To do >>
Give the lines of the records below as a JSON list of strings, one string per line, with blank lines omitted. Leave the pictures out of your answer.

Saved entries
=======

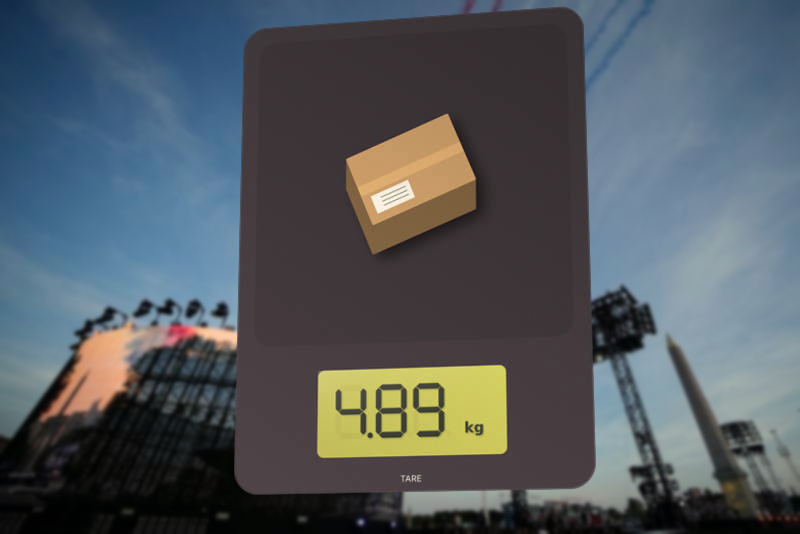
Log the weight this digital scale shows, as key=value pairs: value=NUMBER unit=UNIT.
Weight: value=4.89 unit=kg
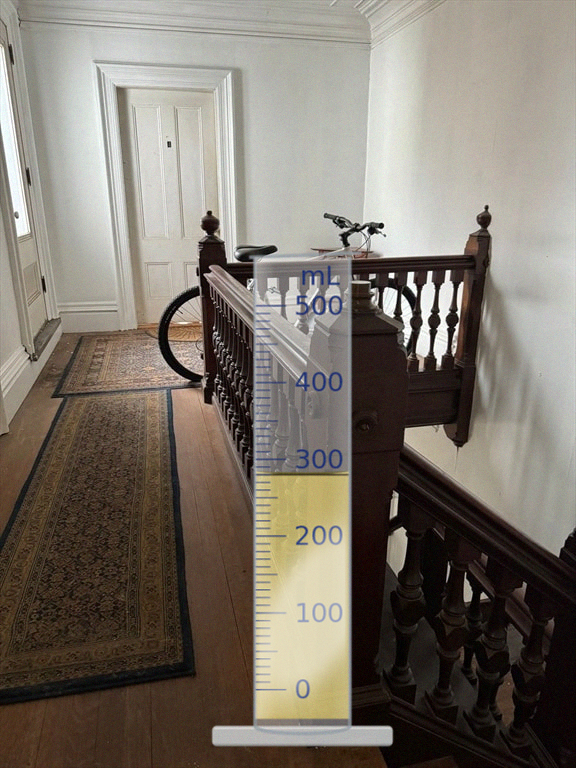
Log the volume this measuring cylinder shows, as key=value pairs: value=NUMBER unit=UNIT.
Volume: value=280 unit=mL
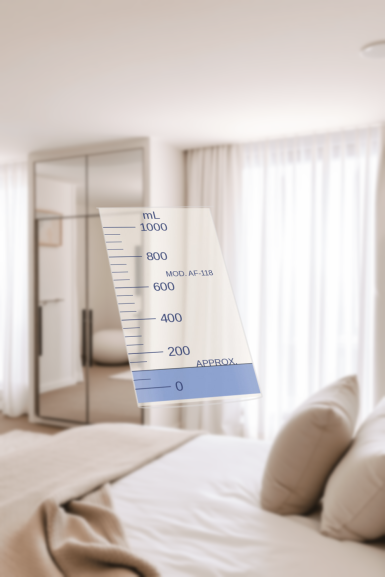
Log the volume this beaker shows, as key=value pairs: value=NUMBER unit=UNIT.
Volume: value=100 unit=mL
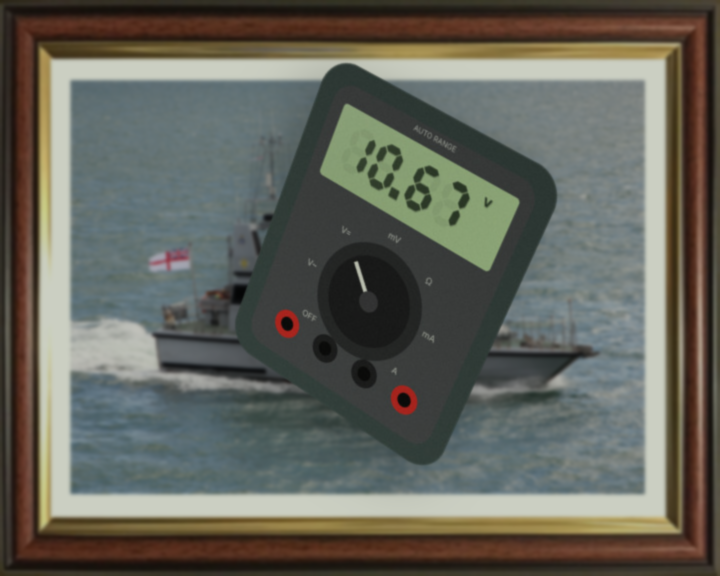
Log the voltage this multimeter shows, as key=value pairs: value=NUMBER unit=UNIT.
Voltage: value=10.67 unit=V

=======

Exercise response >>
[
  "Log the weight this digital scale shows, as key=value pairs: value=NUMBER unit=UNIT.",
  "Weight: value=4.89 unit=kg",
  "Log the volume this measuring cylinder shows, as key=value pairs: value=NUMBER unit=UNIT.",
  "Volume: value=280 unit=mL",
  "Log the volume this beaker shows, as key=value pairs: value=NUMBER unit=UNIT.",
  "Volume: value=100 unit=mL",
  "Log the voltage this multimeter shows, as key=value pairs: value=NUMBER unit=UNIT.",
  "Voltage: value=10.67 unit=V"
]